This weeks major training hike incorporated our fully weighted, Camino ready packs, a moderate distance and some serious elevation gain.
We chose the Cub Creek Trail for a few reasons. First, it was close to home and second, the US Forest Service will be extending Cub Creek to meet up with Staunton State Park. Mark works and Sandy volunteers at Staunton, so we both thought it would be neat to see what it was like before the expansion. Since neither of us had hiked it before, we decided today would be as good a day as any to train there.
The weather called for temperatures in the 80’s at elevation with gusty winds and low humidity, so we decided to get an early start. We arrived at the trailhead a little after 0800 and it was already starting to get warm.
We were the only car in the lot and as we made our way up the trail, we understood why. The initial sections of the trail were in pretty shoddy shape, resembling a rocky dry river bed more than a hiking trail.
Our discussion centered on being careful not to twist an ankle or blow out a knew on the kazillion or so loose rocks. Next, we discussed what was the worse trail conditions – loose rocks or sticky mud. We both agreed it was a toss up.
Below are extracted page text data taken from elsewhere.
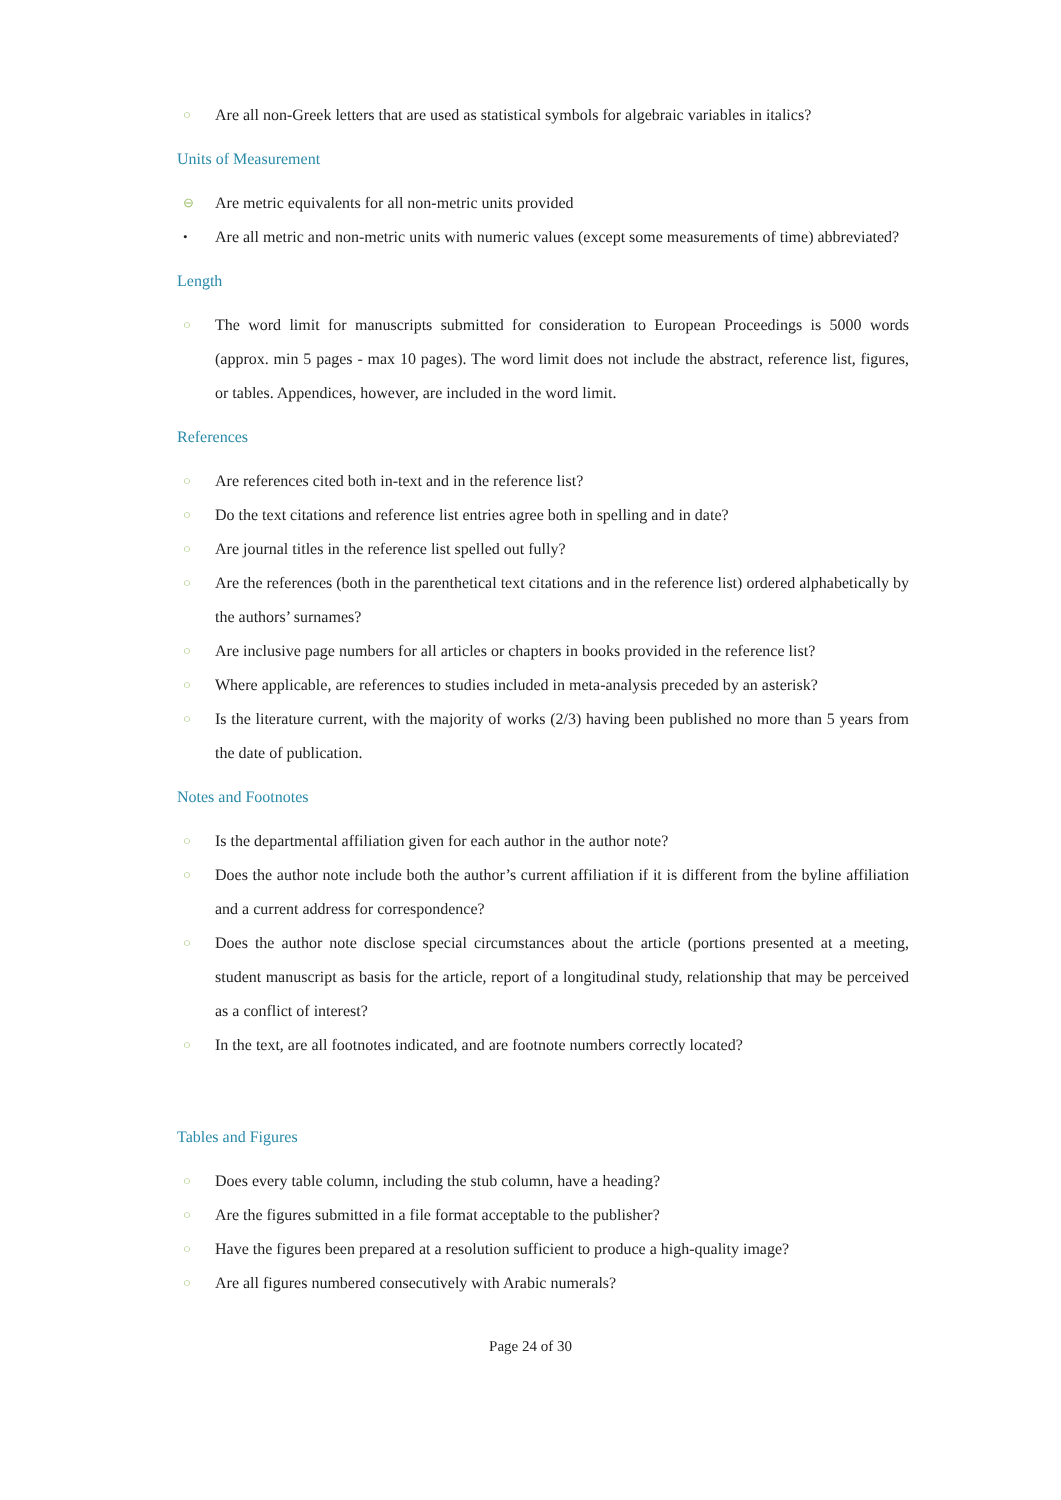○ Are all non-Greek letters that are used as statistical symbols for algebraic variables in italics?
Units of Measurement
⊖ Are metric equivalents for all non-metric units provided
• Are all metric and non-metric units with numeric values (except some measurements of time) abbreviated?
Length
○ The word limit for manuscripts submitted for consideration to European Proceedings is 5000 words (approx. min 5 pages - max 10 pages). The word limit does not include the abstract, reference list, figures, or tables. Appendices, however, are included in the word limit.
References
○ Are references cited both in-text and in the reference list?
○ Do the text citations and reference list entries agree both in spelling and in date?
○ Are journal titles in the reference list spelled out fully?
○ Are the references (both in the parenthetical text citations and in the reference list) ordered alphabetically by the authors’ surnames?
○ Are inclusive page numbers for all articles or chapters in books provided in the reference list?
○ Where applicable, are references to studies included in meta-analysis preceded by an asterisk?
○ Is the literature current, with the majority of works (2/3) having been published no more than 5 years from the date of publication.
Notes and Footnotes
○ Is the departmental affiliation given for each author in the author note?
○ Does the author note include both the author’s current affiliation if it is different from the byline affiliation and a current address for correspondence?
○ Does the author note disclose special circumstances about the article (portions presented at a meeting, student manuscript as basis for the article, report of a longitudinal study, relationship that may be perceived as a conflict of interest?
○ In the text, are all footnotes indicated, and are footnote numbers correctly located?
Tables and Figures
○ Does every table column, including the stub column, have a heading?
○ Are the figures submitted in a file format acceptable to the publisher?
○ Have the figures been prepared at a resolution sufficient to produce a high-quality image?
○ Are all figures numbered consecutively with Arabic numerals?
Page 24 of 30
After about a mile of negotiating each foot placement we finally escaped the rocks! We entered a nice clearing where we could see a stunning vista.
A bit further up the trail we began to wonder just where Cub Creek was and when we would encounter it. I really like hiking next to a stream. It just seems to take your mind off the walking and provides an interesting stimulus for the brain. Well, we never came across any creek, no less Cub Creek, but we did see two neat springs bubbling up from the ground.
We continued hiking up hill until we reached the top of a mountain with an elevation of 9,550′. The peak was just northwest of Staunton. The rocky terrain provided us with a great table to drop off our heavy packs and rock chairs to rest our feet. After a short break for a snack we were once again on the trail, this time heading back down the trail.
Hiking back was much more easy until the final mile of loose rocks. We made sure to firmly plant our poles before each step. Even so, we both felt pretty lucky to have made it through this section of trail without a significant injury.
All in all it was a strenuous training hike of 5.15 miles with an elevation gain of 1,250′. That, plus the fact we were both carrying over 20 pounds in our packs, gave us great satisfaction that we are well on our way toward being in “Camino shape.”